15. The non-transitory computer readable medium of claim 10, wherein at least one packet header group in the virtual packet header represents a group of two or more packet header values with one or more wildcard bit strings, wherein at least one wildcard bit represents both a 0 and a 1 in a particular bit position in the two or more packet header values.

16. A system, comprising:

one or more processors; and

one or more memory devices including instructions that, when executed by the one or more processors, cause the system to:

obtain network behavior information associated with a plurality of devices in a network, the network behavior information defining forwarding behavior of each device in the network;

create a virtual packet header representing one or more collections of packets, the virtual packet header including one or more packet header groups, at least one of the packet header groups representing a union of two or more packet header values of the one or more collections of packets; perform analysis operations using the virtual packet header and based at least in part on the network behavior information; and

determine one or more flow paths defining a traffic flow based at least in part on the analysis operations.

17. The system of claim 16, wherein the virtual packet header is represented as a difference between a first virtual packet header and one or more other virtual packet headers, the first virtual packet header representing a first group of packets, and the one or more other virtual packet headers representing additional groups of packets.
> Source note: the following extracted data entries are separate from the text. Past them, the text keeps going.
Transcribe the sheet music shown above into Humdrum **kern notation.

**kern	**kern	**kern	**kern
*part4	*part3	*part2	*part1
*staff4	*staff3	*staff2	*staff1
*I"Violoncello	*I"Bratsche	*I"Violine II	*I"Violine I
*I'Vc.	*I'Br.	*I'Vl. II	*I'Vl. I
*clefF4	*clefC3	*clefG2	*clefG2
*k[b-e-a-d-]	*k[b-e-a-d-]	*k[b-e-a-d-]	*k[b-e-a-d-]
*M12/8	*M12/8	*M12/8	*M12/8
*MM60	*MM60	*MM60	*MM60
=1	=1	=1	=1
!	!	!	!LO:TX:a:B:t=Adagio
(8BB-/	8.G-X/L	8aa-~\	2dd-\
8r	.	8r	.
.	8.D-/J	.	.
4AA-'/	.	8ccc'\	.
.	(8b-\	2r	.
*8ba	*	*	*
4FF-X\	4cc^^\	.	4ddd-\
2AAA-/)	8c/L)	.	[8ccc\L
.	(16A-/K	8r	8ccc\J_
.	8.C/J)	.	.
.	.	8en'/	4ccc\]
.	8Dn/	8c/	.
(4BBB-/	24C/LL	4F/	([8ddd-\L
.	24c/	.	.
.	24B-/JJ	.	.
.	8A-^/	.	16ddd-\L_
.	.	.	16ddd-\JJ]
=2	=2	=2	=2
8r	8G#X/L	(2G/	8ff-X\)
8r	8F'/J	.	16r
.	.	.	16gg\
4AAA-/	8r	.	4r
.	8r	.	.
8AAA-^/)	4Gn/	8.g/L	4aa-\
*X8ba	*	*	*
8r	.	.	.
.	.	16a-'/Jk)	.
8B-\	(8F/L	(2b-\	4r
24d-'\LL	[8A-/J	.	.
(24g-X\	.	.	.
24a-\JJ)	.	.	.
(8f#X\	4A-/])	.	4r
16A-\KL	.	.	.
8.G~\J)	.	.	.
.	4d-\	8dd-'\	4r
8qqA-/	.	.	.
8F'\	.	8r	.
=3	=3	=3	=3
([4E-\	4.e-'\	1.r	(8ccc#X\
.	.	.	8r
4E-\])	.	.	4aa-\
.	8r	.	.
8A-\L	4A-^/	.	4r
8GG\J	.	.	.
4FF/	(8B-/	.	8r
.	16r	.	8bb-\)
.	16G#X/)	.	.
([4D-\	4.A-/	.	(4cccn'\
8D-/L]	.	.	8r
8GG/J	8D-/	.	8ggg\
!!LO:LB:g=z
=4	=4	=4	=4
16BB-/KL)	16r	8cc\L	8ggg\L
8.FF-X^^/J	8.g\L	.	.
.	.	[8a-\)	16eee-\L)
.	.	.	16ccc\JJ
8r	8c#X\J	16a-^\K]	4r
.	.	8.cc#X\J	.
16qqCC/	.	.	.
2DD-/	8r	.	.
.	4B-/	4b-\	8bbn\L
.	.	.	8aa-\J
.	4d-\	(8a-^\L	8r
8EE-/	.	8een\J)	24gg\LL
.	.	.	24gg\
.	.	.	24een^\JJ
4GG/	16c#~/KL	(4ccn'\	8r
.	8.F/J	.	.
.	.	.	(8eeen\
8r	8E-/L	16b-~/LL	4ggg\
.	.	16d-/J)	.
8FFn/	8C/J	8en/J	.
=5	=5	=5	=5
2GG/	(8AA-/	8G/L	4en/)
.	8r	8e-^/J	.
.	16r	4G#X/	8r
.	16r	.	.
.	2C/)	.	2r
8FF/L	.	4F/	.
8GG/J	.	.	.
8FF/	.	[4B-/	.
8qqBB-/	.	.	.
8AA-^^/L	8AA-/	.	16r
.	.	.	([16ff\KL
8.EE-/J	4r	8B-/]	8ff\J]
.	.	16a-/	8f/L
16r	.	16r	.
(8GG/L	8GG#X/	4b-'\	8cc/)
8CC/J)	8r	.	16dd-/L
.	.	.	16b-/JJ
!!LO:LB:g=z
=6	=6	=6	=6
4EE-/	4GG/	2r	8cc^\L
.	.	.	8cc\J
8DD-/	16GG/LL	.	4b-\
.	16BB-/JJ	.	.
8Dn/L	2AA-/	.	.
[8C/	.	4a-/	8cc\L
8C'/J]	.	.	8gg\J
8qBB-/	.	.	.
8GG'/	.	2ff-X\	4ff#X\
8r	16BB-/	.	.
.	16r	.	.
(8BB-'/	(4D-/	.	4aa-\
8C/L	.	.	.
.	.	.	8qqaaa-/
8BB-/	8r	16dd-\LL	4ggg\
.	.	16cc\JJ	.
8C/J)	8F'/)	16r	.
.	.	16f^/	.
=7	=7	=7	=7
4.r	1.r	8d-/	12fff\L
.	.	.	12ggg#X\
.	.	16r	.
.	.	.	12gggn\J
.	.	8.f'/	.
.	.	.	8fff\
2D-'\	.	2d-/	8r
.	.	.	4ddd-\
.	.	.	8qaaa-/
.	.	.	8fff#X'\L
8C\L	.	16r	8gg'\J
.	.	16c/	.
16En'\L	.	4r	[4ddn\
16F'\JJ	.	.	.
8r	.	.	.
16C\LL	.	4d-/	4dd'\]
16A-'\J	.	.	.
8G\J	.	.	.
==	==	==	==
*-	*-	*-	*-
18. The system of claim 16, wherein the analysis operations include a transformation operation on the virtual packet header, wherein the transformation operation changes at least one packet header value of the one or more collections of packets.

19. The system of claim 16, wherein at least one of the one or more packet header groups of the virtual packet header includes at least one packet header value that is unspecified.

20. The system of claim 16, wherein at least one packet header group virtual packet header represents a group of two or more packet header values with one or more wildcard bit strings, wherein at least one wildcard bit represents both a 0 and a 1 in a particular bit position in the two or more packet header values.